Afghanistan, sparito il neonato dato in braccio agli americani oltre il filo spinato dell’aeroporto. La famiglia: «Nessuno fa nulla»

Mamma, papà e gli altri 4 figli sono in Texas in attesa di essere ricollocati da qualche parte negli States. Il bambino è scomparso dopo essere stato recuperato dai militari

Non c’è lieto fine, nella storia di Sohail. 2 mesi, tutta la vita davanti, e per preservarla la decisione dei suoi genitori: quella di porgerlo disperatamente verso l’alto, un fagottino tra mani alzate, armi e mimetiche di soldati, oltre il filo spinato e verso le braccia di un militare americano. Verso la salvezza, all’aeroporto di Kabul il 19 agosto scorso. Una foto diventata iconica in quei giorni drammatici di metà estate. Uno scatto che metteva l’Occidente davanti alle sue immense responsabilità I suoi genitori, Suraya, 32 anni, e Mirza Ali Ahmadi, hanno provato così a salvarlo dalla calca mortale. Lo avrebbero recuperato, questa la speranza, una volta entrati anche loro nell’aeroporto e raggiunta la salvezza.

--------

*Compito assegnato A*
Nelle voci, riscrivi le righe dalla riga con "Q: What kind of car with the red top?" alla riga con "Q: What does this photo portray?", sostituendo "car" con "vehicle" e senza cambiare nient'altro.
Il brano e le voci costituiscono materiali distinti e indipendenti tra loro.

*Voci contenute in un dataset*
--------

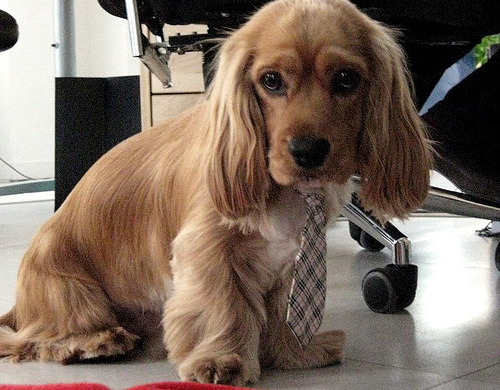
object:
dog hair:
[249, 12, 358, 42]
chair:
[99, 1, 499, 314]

--------

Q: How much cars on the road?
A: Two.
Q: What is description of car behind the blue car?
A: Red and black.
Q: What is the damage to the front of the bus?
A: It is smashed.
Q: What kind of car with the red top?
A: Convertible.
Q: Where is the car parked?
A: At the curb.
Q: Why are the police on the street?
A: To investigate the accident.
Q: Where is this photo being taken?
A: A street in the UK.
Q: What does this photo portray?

--------

*Compito assegnato B*
Rispondi a queste domande sul brano su Sohail:
(i) In quale stato americano si trovano i genitori e gli altri figli?
(ii) Quanti mesi aveva Sohail?
(iii) Come si chiama la madre e quanti anni ha?

*Risposta A*
Q: What kind of vehicle with the red top?
A: Convertible.
Q: Where is the vehicle parked?
A: At the curb.
Q: Why are the police on the street?
A: To investigate the accident.
Q: Where is this photo being taken?
A: A street in the UK.
Q: What does this photo portray?

*Risposta B*
(i) In Texas.
(ii) Due mesi.
(iii) Si chiama Suraya e ha 32 anni.